[Opening INPUT MATERIAL section]

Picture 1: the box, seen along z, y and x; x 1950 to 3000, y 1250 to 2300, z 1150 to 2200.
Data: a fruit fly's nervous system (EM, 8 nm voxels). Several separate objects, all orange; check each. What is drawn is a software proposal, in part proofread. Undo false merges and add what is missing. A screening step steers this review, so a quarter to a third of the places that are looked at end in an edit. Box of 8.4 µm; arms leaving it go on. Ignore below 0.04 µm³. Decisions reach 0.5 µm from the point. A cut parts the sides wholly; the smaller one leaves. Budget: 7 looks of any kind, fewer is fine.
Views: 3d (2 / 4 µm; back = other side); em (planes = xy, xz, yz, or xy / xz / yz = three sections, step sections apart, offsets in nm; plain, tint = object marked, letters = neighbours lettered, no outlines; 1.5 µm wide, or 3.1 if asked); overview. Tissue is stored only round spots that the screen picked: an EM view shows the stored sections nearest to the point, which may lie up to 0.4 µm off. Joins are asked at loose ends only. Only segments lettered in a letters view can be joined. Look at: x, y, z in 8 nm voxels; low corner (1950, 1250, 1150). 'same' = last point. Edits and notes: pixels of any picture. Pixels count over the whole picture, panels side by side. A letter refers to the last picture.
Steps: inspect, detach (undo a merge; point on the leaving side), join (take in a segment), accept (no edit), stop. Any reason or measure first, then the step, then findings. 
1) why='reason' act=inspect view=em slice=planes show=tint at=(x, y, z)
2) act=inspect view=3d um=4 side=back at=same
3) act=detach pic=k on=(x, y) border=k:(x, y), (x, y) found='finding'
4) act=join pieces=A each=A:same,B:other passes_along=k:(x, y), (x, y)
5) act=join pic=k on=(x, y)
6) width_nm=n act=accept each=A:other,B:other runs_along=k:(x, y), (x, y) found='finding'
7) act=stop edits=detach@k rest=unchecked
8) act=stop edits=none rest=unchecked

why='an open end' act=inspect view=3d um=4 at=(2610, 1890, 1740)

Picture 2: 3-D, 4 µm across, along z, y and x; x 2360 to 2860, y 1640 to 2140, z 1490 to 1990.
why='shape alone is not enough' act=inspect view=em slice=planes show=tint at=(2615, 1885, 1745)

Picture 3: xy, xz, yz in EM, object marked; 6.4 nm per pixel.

[Closing INPUT MATERIAL section]

Starting at the line that contains "6) width_nm=n act=accept", retype each line through the last one in the records, both included, and add nothing.

TASK ANSWER:
6) width_nm=n act=accept each=A:other,B:other runs_along=k:(x, y), (x, y) found='finding'
7) act=stop edits=detach@k rest=unchecked
8) act=stop edits=none rest=unchecked

why='an open end' act=inspect view=3d um=4 at=(2610, 1890, 1740)

Picture 2: 3-D, 4 µm across, along z, y and x; x 2360 to 2860, y 1640 to 2140, z 1490 to 1990.
why='shape alone is not enough' act=inspect view=em slice=planes show=tint at=(2615, 1885, 1745)

Picture 3: xy, xz, yz in EM, object marked; 6.4 nm per pixel.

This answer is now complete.